Andrew Peterson/Pierce Pettis from the song More:

A thing resounds when it rings true

Ringing all the bells inside of you

Like a golden sky on a summer eve

Your heart is tugging at your sleeve

And you cannot say why

There must be more

Whether dead or alive, when the work of an author or artist communicates that which we intuitively know to be true, it’s as if we have found a kindred spirit. Innermost thoughts which may have simmered for years, vague and undefined—are suddenly given clarity, a voice, and a name. Should we really be surprised when those that do it best are still on our list of favorites—five, fifty, one hundred years or more after their death?

As you consider the relevance of the beauty and truth found in the art contained in The Rabbit Room, may it be personal, and real, and may it last.


  1. Andrew Peterson


    Thanks for the props, Sir Curt.

    I have to say, though, that that line, which is probably the best in the song, was all Pierce. He’s coming by the studio to sing on a song on Resurrection Letters next Wednesday and I can’t wait. His records contain some of the best writing you’ll ever hear, and I’m not speaking in hyperbole. Maybe a Pierce Pettis review is in order?

  2. Curt McLey


    Interesting. Because when I quoted that line, the thought occurred to me, “I wonder if that is a Pierce line or an Andy line?”

    I seem to recall, correct me if my recollection is false, that you received the song from Pierce as an unfinished project, then completed it. Assuming that is the case, I didn’t expect it was likely that you worked on specific lines together, at least in the same place, at the same time. I’m not sure if that is my own speculation or if I heard or read those words from you.

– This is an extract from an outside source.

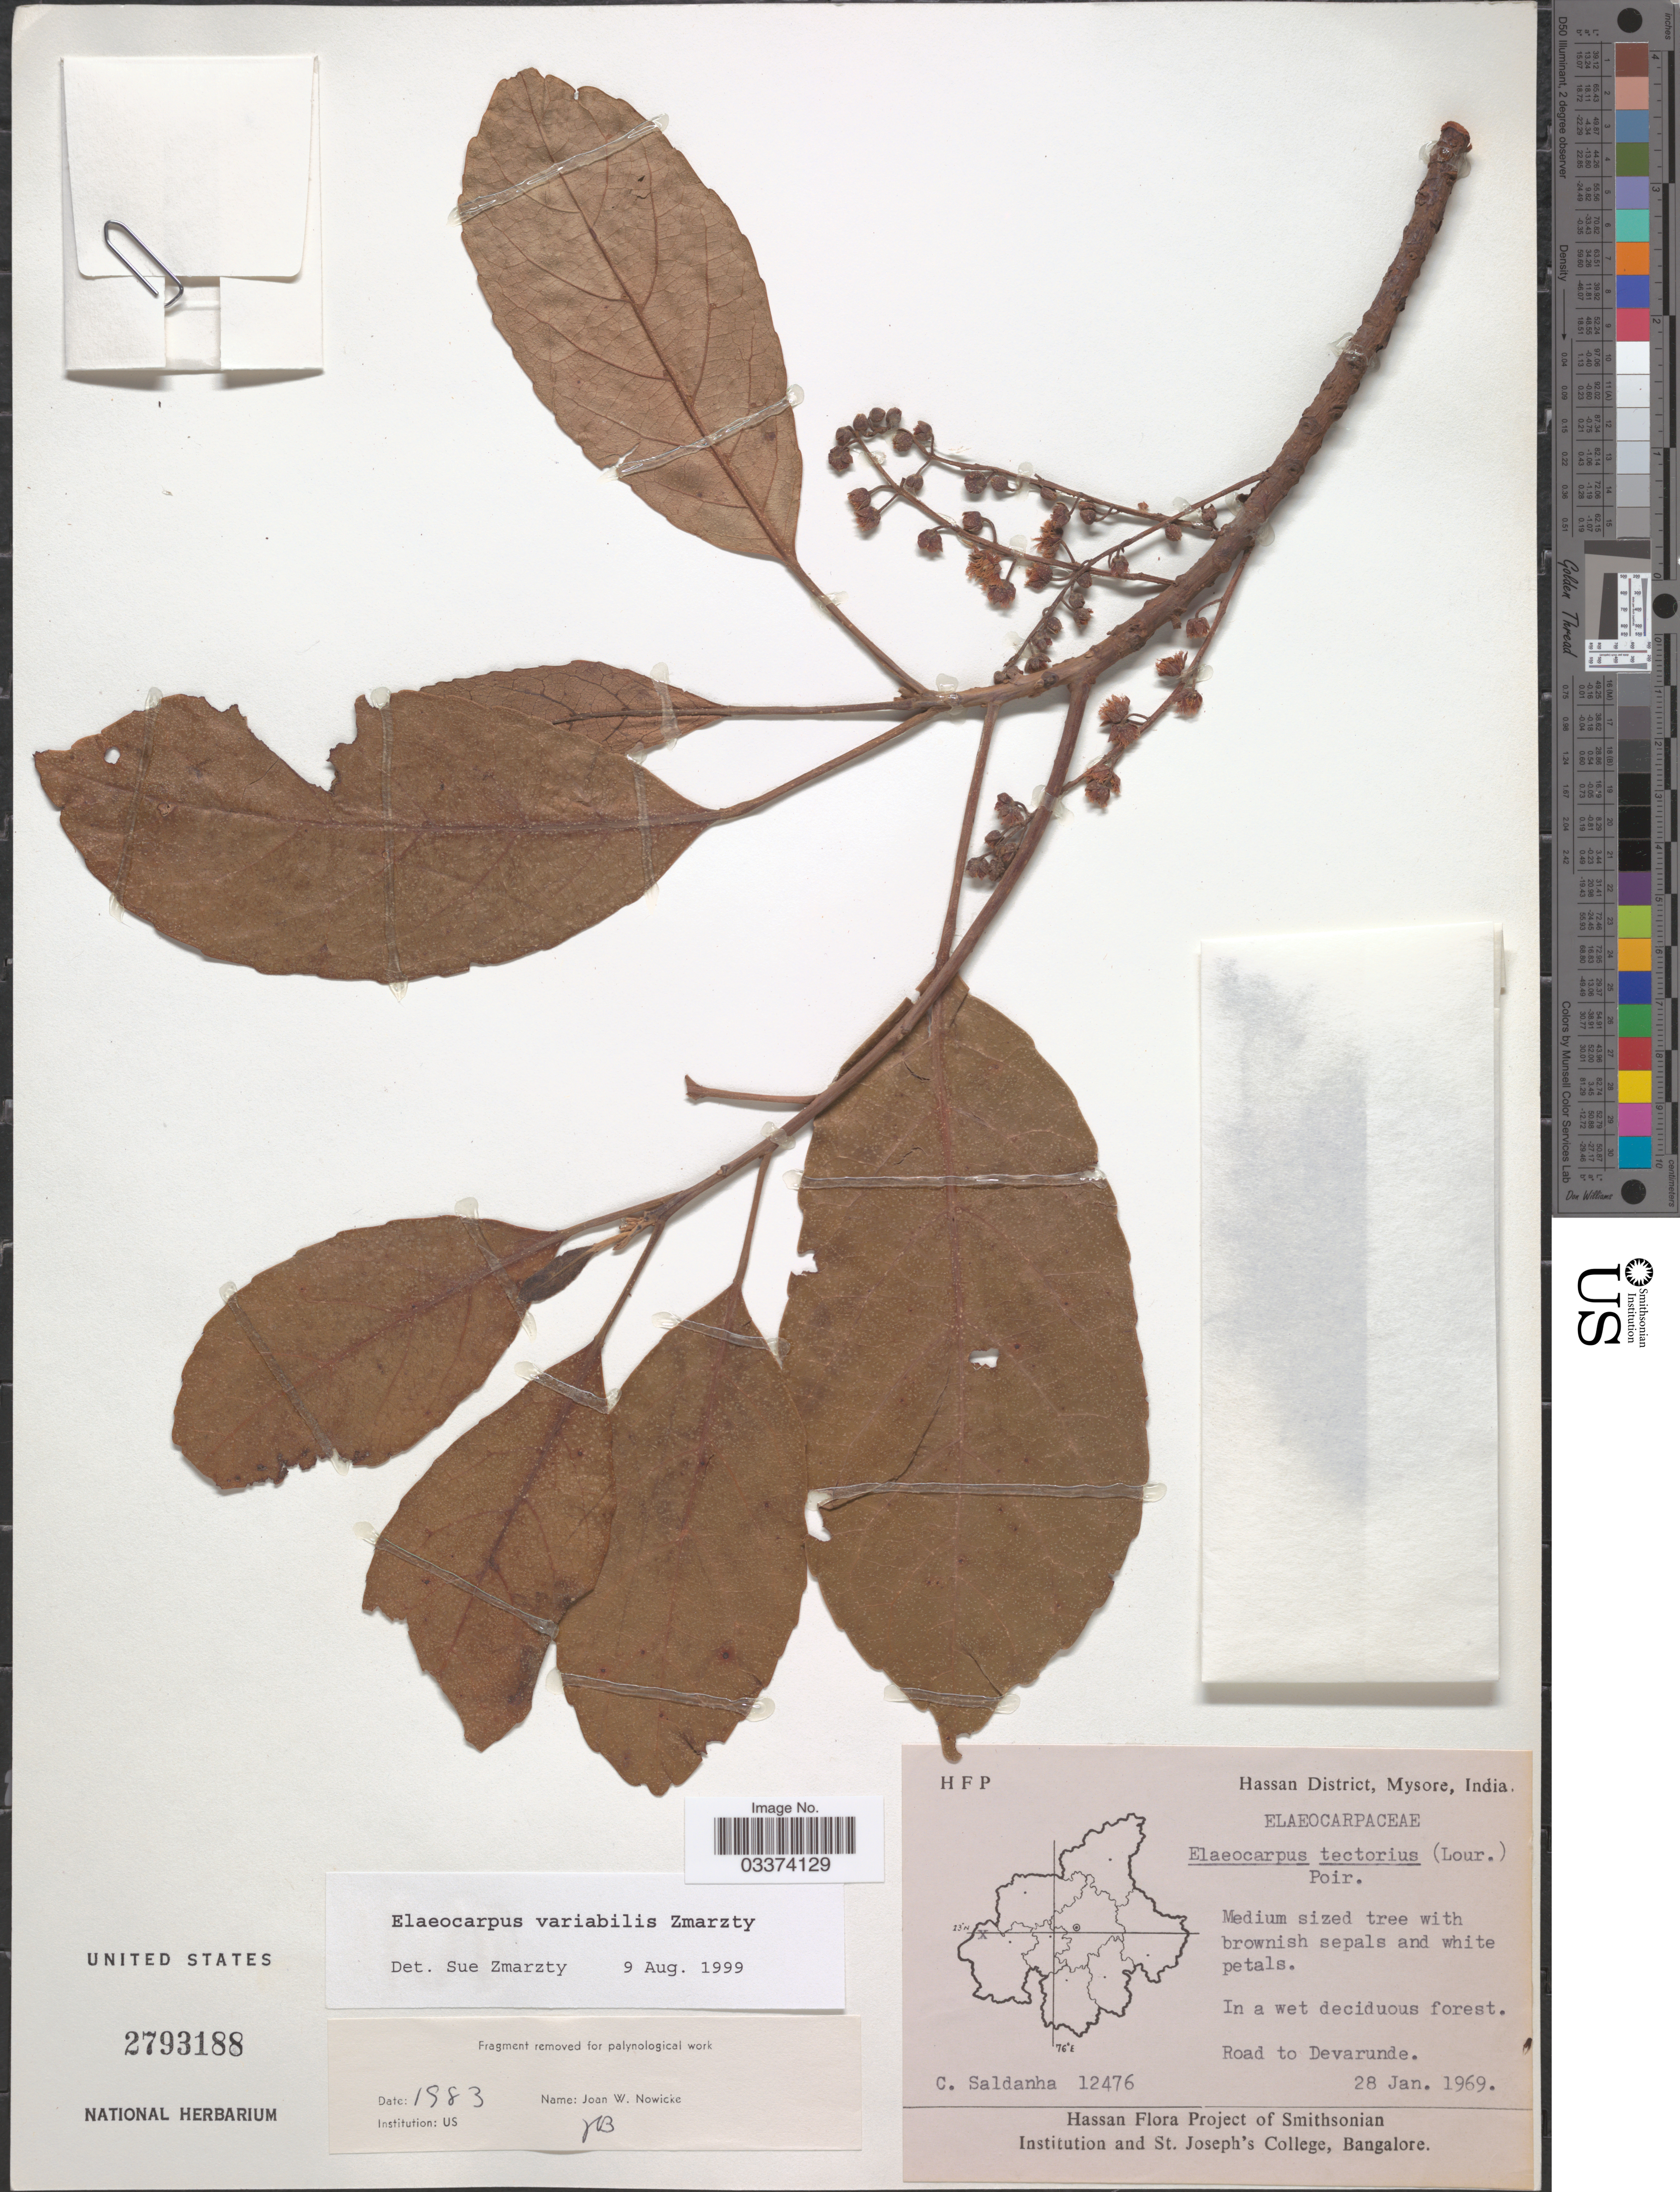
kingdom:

    On the other hand, though such trivia keep supporters like me engaged with curiosity, the larger point is more important, I think. That the inspiration for all truth and creativity is the Spirit of God. And whether it’s Andy, Pierce, Frederick, Vincent, Evie, Randall, Eric, Anne, or Leif, they are the earthen vessels charged with the awesome responsibility to carry and communicate those great truths.

    Andy, as you communicate so articulately in the great song, Let There Be Light (I’ll see your Pettis line and raise you several lines from that song!) the creative process is inextricably linked to Father God. And yes indeed, we find brotherhood, kinship, and identification in the work of masters, but ultimately–we are awed by reflections of truth–of THE TRUTH. And as that truth (the art), though inherently human and imperfect, is communicated with skill and specificity, it has the potency to knock us off our feet, precisely because of it’s Origin.

    There’s irony in the idea that to be a good “teller” one has to be a good “listener.” To write well, it seems to me that one has to hear well. So, here’s to the artists, like those profiled in The Rabbit Room, who are good listeners. We are blessed to have them. Hear, Hear!

    Even in literature and art, no man who bothers about originality will ever be original: whereas if you simply try to tell the truth (without caring twopence how often it has been told before) you will, nine times out of ten, become original without ever having noticed it. —C. S. Lewis

  3. Curt McLey


    And yes … a Pierce Pettis review seems appropriate for this site, a great idea. It seems this site is a custom fit for artists like Pierce Pettis. I’ll give that some thought. But I’ve got to tell you, it scares me. Writing about the work of someone who’s work I admire so much is enough to send an amateur armchair commentator like myself into a surreal state of nervousness. T-t-t-t-t-t-that’s all, folks!

  4. Mark L

    A put together a collection of quotes that remind me of the truth of the lyrics in this song. Go to http://www.xanga.com/krambis1 and check out the December 23, 2007 entry. “And you cannot say why; There must be more…”


    P.S. I can resonate with your resonation. Thanks, Curt

  5. Mark L

    Hey Curt,

    I’ve been reading some more of your posts and really enjoy what you have to say. I can connect with what you write. Nice to meet you and thanks.